TASK ITEM ▸ Please quote exactly the lines below from the line containing "X177700000Y-65400000D03*" to the line containing "X194100000Y-86600000D03*", both lines included, and nothing else.

TASK DATA ▸
● ● ● ● ● ● ●

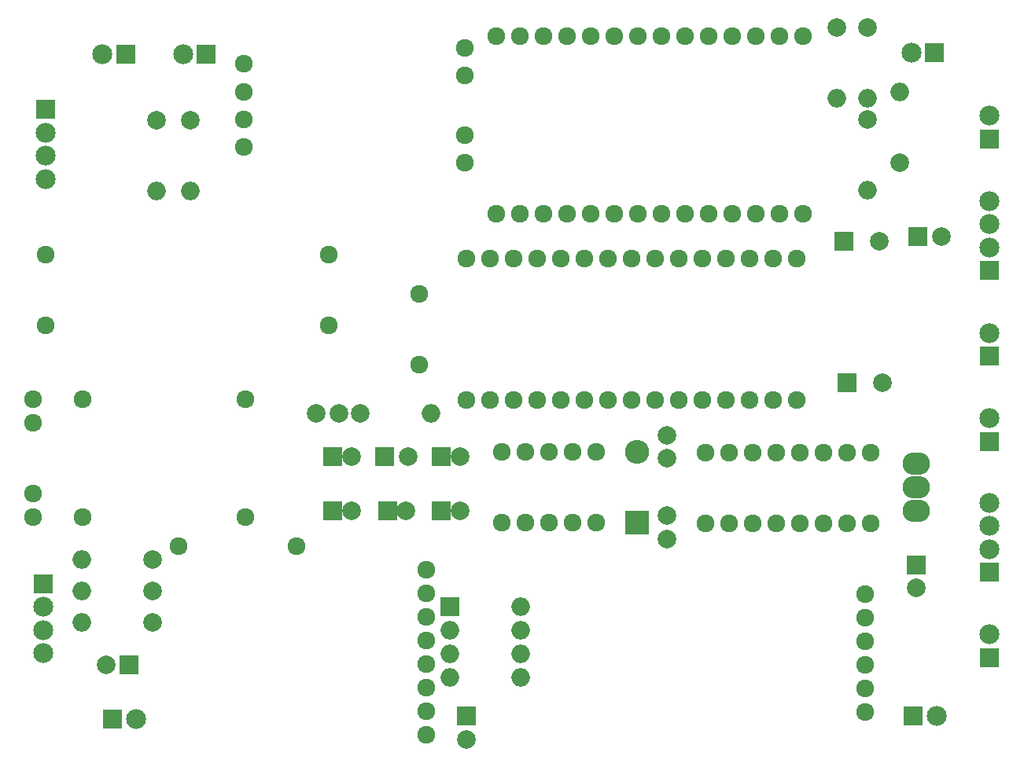
<source format=gbr>
G04 #@! TF.FileFunction,Soldermask,Top*
%FSLAX46Y46*%
G04 Gerber Fmt 4.6, Leading zero omitted, Abs format (unit mm)*
G04 Created by KiCad (PCBNEW 4.0.6+dfsg1-1) date Mon Jan 15 11:50:26 2018*
%MOMM*%
%LPD*%
G01*
G04 APERTURE LIST*
%ADD10C,0.100000*%
%ADD11R,2.600000X2.600000*%
%ADD12O,2.600000X2.600000*%
%ADD13R,2.000000X2.000000*%
%ADD14C,2.000000*%
%ADD15O,2.940000X2.432000*%
%ADD16O,2.000000X2.000000*%
%ADD17R,2.150000X2.150000*%
%ADD18C,2.150000*%
%ADD19C,1.924000*%
G04 APERTURE END LIST*
D10*
D11*
X156200000Y-118700000D03*
D12*
X156200000Y-111080000D03*
D13*
X101500000Y-134100000D03*
D14*
X99000000Y-134100000D03*
D13*
X186200000Y-123300000D03*
D14*
X186200000Y-125800000D03*
D15*
X186200000Y-114900000D03*
X186200000Y-117440000D03*
X186200000Y-112360000D03*
D14*
X184400000Y-80000000D03*
D16*
X184400000Y-72380000D03*
D14*
X181000000Y-65400000D03*
D16*
X181000000Y-73020000D03*
D14*
X104400000Y-75400000D03*
D16*
X104400000Y-83020000D03*
D14*
X104000000Y-129500000D03*
D16*
X96380000Y-129500000D03*
D14*
X104000000Y-126100000D03*
D16*
X96380000Y-126100000D03*
D14*
X104000000Y-122700000D03*
D16*
X96380000Y-122700000D03*
D14*
X108100000Y-75400000D03*
D16*
X108100000Y-83020000D03*
D14*
X181000000Y-75300000D03*
D16*
X181000000Y-82920000D03*
D14*
X177700000Y-65400000D03*
D16*
X177700000Y-73020000D03*
D17*
X92200000Y-125300000D03*
D18*
X92200000Y-127800000D03*
X92200000Y-130300000D03*
X92200000Y-132800000D03*
D17*
X185900000Y-139600000D03*
D18*
X188400000Y-139600000D03*
D17*
X109800000Y-68300000D03*
D18*
X107300000Y-68300000D03*
D17*
X194100000Y-110000000D03*
D18*
X194100000Y-107500000D03*
D19*
X173670000Y-111190000D03*
X176210000Y-111190000D03*
X178750000Y-111190000D03*
X181290000Y-111190000D03*
X171130000Y-111190000D03*
X168590000Y-111190000D03*
X166050000Y-111190000D03*
X163510000Y-111190000D03*
X181290000Y-118810000D03*
X178750000Y-118810000D03*
X176210000Y-118810000D03*
X173670000Y-118810000D03*
X171130000Y-118810000D03*
X168590000Y-118810000D03*
X166050000Y-118810000D03*
X163510000Y-118810000D03*
D17*
X194100000Y-100800000D03*
D18*
X194100000Y-98300000D03*
D14*
X126400000Y-107000000D03*
D16*
X134020000Y-107000000D03*
D13*
X136000000Y-127800000D03*
D16*
X143620000Y-135420000D03*
X136000000Y-130340000D03*
X143620000Y-132880000D03*
X136000000Y-132880000D03*
X143620000Y-130340000D03*
X136000000Y-135420000D03*
X143620000Y-127800000D03*
D19*
X146700000Y-111090000D03*
X149240000Y-111090000D03*
X151780000Y-111090000D03*
X144160000Y-111090000D03*
X141620000Y-111090000D03*
X146700000Y-118710000D03*
X149240000Y-118710000D03*
X151780000Y-118710000D03*
X144160000Y-118710000D03*
X141620000Y-118710000D03*
D17*
X188200000Y-68100000D03*
D18*
X185700000Y-68100000D03*
D17*
X99700000Y-139900000D03*
D18*
X102200000Y-139900000D03*
D17*
X101100000Y-68300000D03*
D18*
X98600000Y-68300000D03*
D17*
X194100000Y-77400000D03*
D18*
X194100000Y-74900000D03*
D17*
X194100000Y-91600000D03*
D18*
X194100000Y-89100000D03*
X194100000Y-86600000D03*
X194100000Y-84100000D03*
D13*
X123400000Y-111600000D03*
D14*
X125400000Y-111600000D03*
X159400000Y-111800000D03*
X159400000Y-109300000D03*
X124100000Y-107000000D03*
X121600000Y-107000000D03*
X159400000Y-118000000D03*
X159400000Y-120500000D03*
D17*
X92500000Y-74200000D03*
D18*
X92500000Y-76700000D03*
X92500000Y-79200000D03*
X92500000Y-81700000D03*
D17*
X194100000Y-124100000D03*
D18*
X194100000Y-121600000D03*
X194100000Y-119100000D03*
X194100000Y-116600000D03*
D13*
X178800000Y-103700000D03*
D14*
X182600000Y-103700000D03*
D13*
X178400000Y-88400000D03*
D14*
X182200000Y-88400000D03*
D13*
X137800000Y-139600000D03*
D14*
X137800000Y-142100000D03*
D13*
X123400000Y-117500000D03*
D14*
X125400000Y-117500000D03*
D13*
X186400000Y-87900000D03*
D14*
X188900000Y-87900000D03*
D13*
X129000000Y-111600000D03*
D14*
X131500000Y-111600000D03*
D13*
X135100000Y-117500000D03*
D14*
X137100000Y-117500000D03*
D13*
X135100000Y-111600000D03*
D14*
X137100000Y-111600000D03*
D13*
X129300000Y-117500000D03*
D14*
X131300000Y-117500000D03*
D17*
X194100000Y-133300000D03*
D18*
X194100000Y-130800000D03*
D19*
X113800000Y-78300000D03*
X113800000Y-75300000D03*
X113800000Y-72300000D03*
X113800000Y-69300000D03*
X137600000Y-67600000D03*
X137600000Y-70600000D03*
X137600000Y-77000000D03*
X137600000Y-80000000D03*
X122940000Y-97510000D03*
X122940000Y-89890000D03*
X92460000Y-97510000D03*
X92460000Y-89890000D03*
X91170000Y-115610000D03*
X91170000Y-107990000D03*
X91170000Y-105450000D03*
X91170000Y-118150000D03*
X114030000Y-105450000D03*
X114030000Y-118150000D03*
X96504000Y-118150000D03*
X96504000Y-105450000D03*
X140990000Y-66298500D03*
X143530000Y-66298500D03*
X146070000Y-66298500D03*
X148610000Y-66298500D03*
X151150000Y-66298500D03*
X153690000Y-66298500D03*
X156230000Y-66298500D03*
X158770000Y-66298500D03*
X174010000Y-66298500D03*
X171470000Y-66298500D03*
X168930000Y-66298500D03*
X166390000Y-66298500D03*
X163850000Y-66298500D03*
X161310000Y-66298500D03*
X161310000Y-85501500D03*
X163850000Y-85501500D03*
X166390000Y-85501500D03*
X168930000Y-85501500D03*
X171470000Y-85501500D03*
X174010000Y-85501500D03*
X158770000Y-85501500D03*
X156230000Y-85501500D03*
X153690000Y-85501500D03*
X151150000Y-85501500D03*
X148610000Y-85501500D03*
X146070000Y-85501500D03*
X143530000Y-85501500D03*
X140990000Y-85501500D03*
X153060000Y-105520000D03*
X150520000Y-105520000D03*
X147980000Y-105520000D03*
X145440000Y-105520000D03*
X142900000Y-105520000D03*
X140360000Y-105520000D03*
X137820000Y-105520000D03*
X155600000Y-105520000D03*
X158140000Y-105520000D03*
X160680000Y-105520000D03*
X163220000Y-105520000D03*
X165760000Y-105520000D03*
X168300000Y-105520000D03*
X170840000Y-105520000D03*
X173380000Y-105520000D03*
X173380000Y-90280000D03*
X170840000Y-90280000D03*
X168300000Y-90280000D03*
X165760000Y-90280000D03*
X163220000Y-90280000D03*
X160680000Y-90280000D03*
X158140000Y-90280000D03*
X155600000Y-90280000D03*
X153060000Y-90280000D03*
X150520000Y-90280000D03*
X147980000Y-90280000D03*
X145440000Y-90280000D03*
X142900000Y-90280000D03*
X140360000Y-90280000D03*
X137820000Y-90280000D03*
X132740000Y-94090000D03*
X132740000Y-101710000D03*
X180734000Y-134070000D03*
X180734000Y-136610000D03*
X180734000Y-139150000D03*
X180734000Y-131530000D03*
X180734000Y-128990000D03*
X180734000Y-126450000D03*
X106830000Y-121270000D03*
X119530000Y-121270000D03*
X133500000Y-141590000D03*
X133500000Y-139050000D03*
X133500000Y-136510000D03*
X133500000Y-133970000D03*
X133500000Y-131430000D03*
X133500000Y-128890000D03*
X133500000Y-126350000D03*
X133500000Y-123810000D03*
M02*

</source>
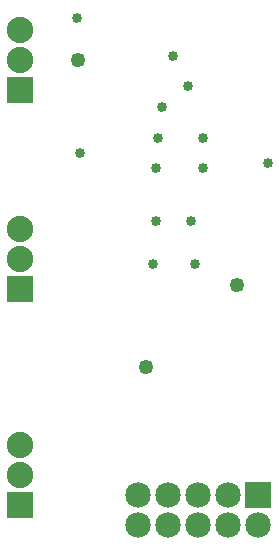
<source format=gbs>
G04 MADE WITH FRITZING*
G04 WWW.FRITZING.ORG*
G04 DOUBLE SIDED*
G04 HOLES PLATED*
G04 CONTOUR ON CENTER OF CONTOUR VECTOR*
%ASAXBY*%
%FSLAX23Y23*%
%MOIN*%
%OFA0B0*%
%SFA1.0B1.0*%
%ADD10C,0.088000*%
%ADD11C,0.085000*%
%ADD12C,0.033622*%
%ADD13C,0.049370*%
%ADD14R,0.088000X0.088000*%
%ADD15R,0.085000X0.085000*%
%LNMASK0*%
G90*
G70*
G54D10*
X110Y143D03*
X110Y243D03*
X110Y343D03*
X110Y143D03*
X110Y243D03*
X110Y343D03*
X110Y1528D03*
X110Y1628D03*
X110Y1728D03*
X110Y1528D03*
X110Y1628D03*
X110Y1728D03*
X110Y863D03*
X110Y963D03*
X110Y1063D03*
X110Y863D03*
X110Y963D03*
X110Y1063D03*
G54D11*
X904Y176D03*
X904Y76D03*
X804Y176D03*
X804Y76D03*
X704Y176D03*
X704Y76D03*
X604Y176D03*
X604Y76D03*
X504Y176D03*
X504Y76D03*
G54D12*
X937Y1284D03*
X311Y1316D03*
G54D13*
X531Y603D03*
X834Y875D03*
G54D12*
X571Y1367D03*
X720Y1367D03*
X563Y1265D03*
X720Y1265D03*
X681Y1091D03*
X563Y1091D03*
X583Y1470D03*
X670Y1540D03*
X554Y945D03*
X693Y945D03*
X622Y1639D03*
G54D13*
X303Y1627D03*
G54D12*
X299Y1765D03*
G54D14*
X110Y143D03*
X110Y143D03*
X110Y1528D03*
X110Y1528D03*
X110Y863D03*
X110Y863D03*
G54D15*
X904Y176D03*
G04 End of Mask0*
M02*
</source>
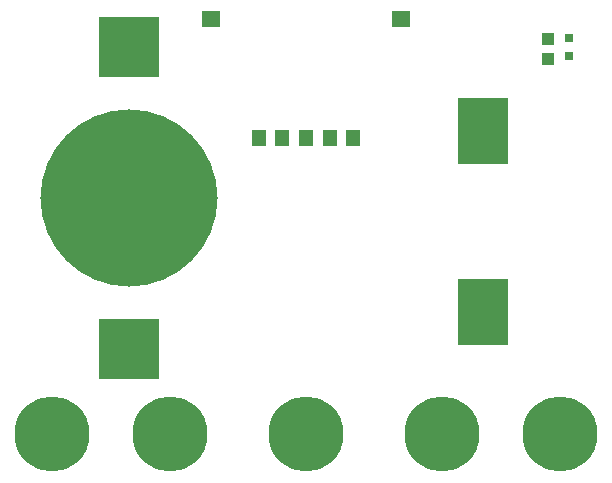
<source format=gbr>
G04 DipTrace 3.3.1.1*
G04 TopAssy.gbr*
%MOIN*%
G04 #@! TF.FileFunction,Drawing,Top*
G04 #@! TF.Part,Single*
%ADD16R,0.031496X0.031496*%
G04 #@! TA.AperFunction,ComponentPad*
%ADD17C,0.25*%
%ADD19R,0.200787X0.200787*%
%ADD20C,0.590551*%
%ADD24R,0.169291X0.224409*%
%ADD25R,0.03937X0.043307*%
%ADD31R,0.059055X0.055118*%
%ADD32R,0.047244X0.055118*%
%FSLAX26Y26*%
G04*
G70*
G90*
G75*
G01*
G04 TopAssy*
%LPD*%
D16*
X2272638Y1948672D3*
Y1889617D3*
D17*
X551181Y629923D3*
X944882D3*
X1397638D3*
X1850394D3*
X2244094D3*
D19*
X807071Y913387D3*
D20*
Y1417324D3*
D19*
Y1921261D3*
D24*
X1988189Y1037403D3*
Y1639765D3*
D25*
X2203887Y1879923D3*
Y1946852D3*
D31*
X1714567Y2011812D3*
X1080709D3*
D32*
X1397638Y1618112D3*
X1476378D3*
X1318898D3*
X1240157D3*
X1555118D3*
M02*

</source>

● ● ● ● ● ● ●

FINISHED TASK ▸
X177700000Y-65400000D03*
D16*
X177700000Y-73020000D03*
D17*
X92200000Y-125300000D03*
D18*
X92200000Y-127800000D03*
X92200000Y-130300000D03*
X92200000Y-132800000D03*
D17*
X185900000Y-139600000D03*
D18*
X188400000Y-139600000D03*
D17*
X109800000Y-68300000D03*
D18*
X107300000Y-68300000D03*
D17*
X194100000Y-110000000D03*
D18*
X194100000Y-107500000D03*
D19*
X173670000Y-111190000D03*
X176210000Y-111190000D03*
X178750000Y-111190000D03*
X181290000Y-111190000D03*
X171130000Y-111190000D03*
X168590000Y-111190000D03*
X166050000Y-111190000D03*
X163510000Y-111190000D03*
X181290000Y-118810000D03*
X178750000Y-118810000D03*
X176210000Y-118810000D03*
X173670000Y-118810000D03*
X171130000Y-118810000D03*
X168590000Y-118810000D03*
X166050000Y-118810000D03*
X163510000Y-118810000D03*
D17*
X194100000Y-100800000D03*
D18*
X194100000Y-98300000D03*
D14*
X126400000Y-107000000D03*
D16*
X134020000Y-107000000D03*
D13*
X136000000Y-127800000D03*
D16*
X143620000Y-135420000D03*
X136000000Y-130340000D03*
X143620000Y-132880000D03*
X136000000Y-132880000D03*
X143620000Y-130340000D03*
X136000000Y-135420000D03*
X143620000Y-127800000D03*
D19*
X146700000Y-111090000D03*
X149240000Y-111090000D03*
X151780000Y-111090000D03*
X144160000Y-111090000D03*
X141620000Y-111090000D03*
X146700000Y-118710000D03*
X149240000Y-118710000D03*
X151780000Y-118710000D03*
X144160000Y-118710000D03*
X141620000Y-118710000D03*
D17*
X188200000Y-68100000D03*
D18*
X185700000Y-68100000D03*
D17*
X99700000Y-139900000D03*
D18*
X102200000Y-139900000D03*
D17*
X101100000Y-68300000D03*
D18*
X98600000Y-68300000D03*
D17*
X194100000Y-77400000D03*
D18*
X194100000Y-74900000D03*
D17*
X194100000Y-91600000D03*
D18*
X194100000Y-89100000D03*
X194100000Y-86600000D03*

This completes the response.